Roasted Beet, Sweet Potato and Avocado Salad with Whipped Ricotta and Lemon-Tahini Drizzle

A vibrant and hearty salad featuring roasted beets, sweet potatoes, creamy avocado, and a lemon-tahini drizzle. Perfect as a light meal or a side dish.
Prep Time 20 minutes
Cook Time 30 minutes
Total Time 1 hour
Servings: 4 servings
Course: Salad
Cuisine: Vegetarian
Calories: 350

Ingredients
  

For the Salad
  • 3 medium beets peeled and cubed
  • 2 medium sweet potatoes peeled and cubed
  • 2 tablespoons olive oil
  • Salt and freshly ground black pepper to taste
  • 1 ripe avocado sliced
  • 4 cups mixed greens (arugula, baby spinach, or spring mix)
For the Whipped Ricotta
  • 1 cup ricotta cheese
  • 2 tablespoons lemon juice
  • 1 tablespoon olive oil
  • Pinch salt
For the Lemon-Tahini Drizzle
  • 2 tablespoons tahini
  • 1 tablespoon lemon juice
  • 1 teaspoon maple syrup or honey
  • 1–2 tablespoons warm water to thin
  • Pinch cumin optional
Optional Garnish
  • Fresh parsley or mint
  • Toasted pumpkin seeds or walnuts

Equipment

  • Baking Sheet
  • Blender

Method
 

  1. Preheat the oven to 425°F (220°C).
  2. Toss the cubed beets and sweet potatoes with olive oil, salt, and pepper.

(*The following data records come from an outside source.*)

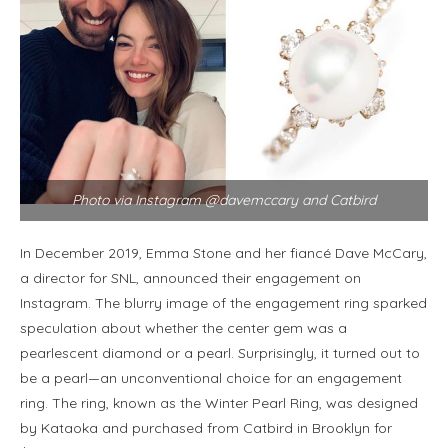
Photo via Instagram @davemccary and Catbird
In December 2019, Emma Stone and her fiancé Dave McCary,
a director for SNL, announced their engagement on
Instagram. The blurry image of the engagement ring sparked
speculation about whether the center gem was a
pearlescent diamond or a pearl. Surprisingly, it turned out to
be a pearl—an unconventional choice for an engagement
ring. The ring, known as the Winter Pearl Ring, was designed
by Kataoka and purchased from Catbird in Brooklyn for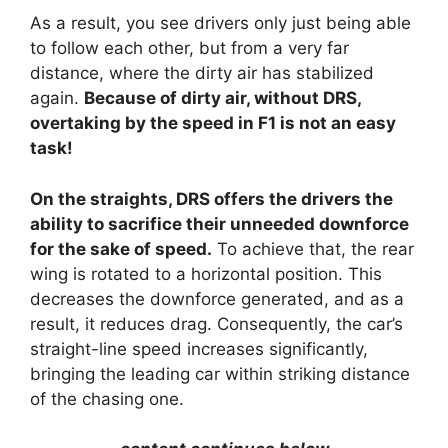
As a result, you see drivers only just being able
to follow each other, but from a very far
distance, where the dirty air has stabilized
again.
Because of dirty air, without DRS,
overtaking by the speed in F1 is not an easy
task!
On the straights, DRS offers the drivers the
ability to sacrifice their unneeded downforce
for the sake of speed.
To achieve that, the rear
wing is rotated to a horizontal position. This
decreases the downforce generated, and as a
result, it reduces drag. Consequently, the car’s
straight-line speed increases significantly,
bringing the leading car within striking distance
of the chasing one.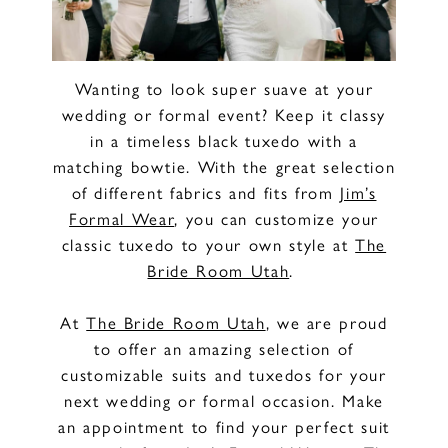
Wanting to look super suave at your
wedding or formal event? Keep it classy
in a timeless black tuxedo with a
matching bowtie. With the great selection
of different fabrics and fits from
Jim’s
Formal Wear
, you can customize your
classic tuxedo to your own style at
The
Bride Room Utah
.
At
The Bride Room Utah
, we are proud
to offer an amazing selection of
customizable suits and tuxedos for your
next wedding or formal occasion. Make
an appointment to find your perfect suit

Spread evenly on a parchment-lined baking sheet and roast for 25–30 minutes, stirring halfway through, until golden and tender.
  3. In a small food processor or blender, combine ricotta, lemon juice, olive oil, and salt. Blend until smooth and creamy. Adjust thickness with a teaspoon of water if needed.
  4. Whisk tahini, lemon juice, maple syrup, and enough warm water to achieve a smooth, pourable consistency. Add cumin for extra depth.
  5. Arrange mixed greens in bowls or on a platter. Add roasted vegetables, avocado slices, and generous dollops of whipped ricotta.
  6. Spoon the lemon-tahini sauce over the top. Garnish with herbs or seeds. Serve immediately and enjoy warm or at room temperature.

Notes

This salad is versatile and can be enjoyed warm or at room temperature. Feel free to add or substitute vegetables based on seasonal availability.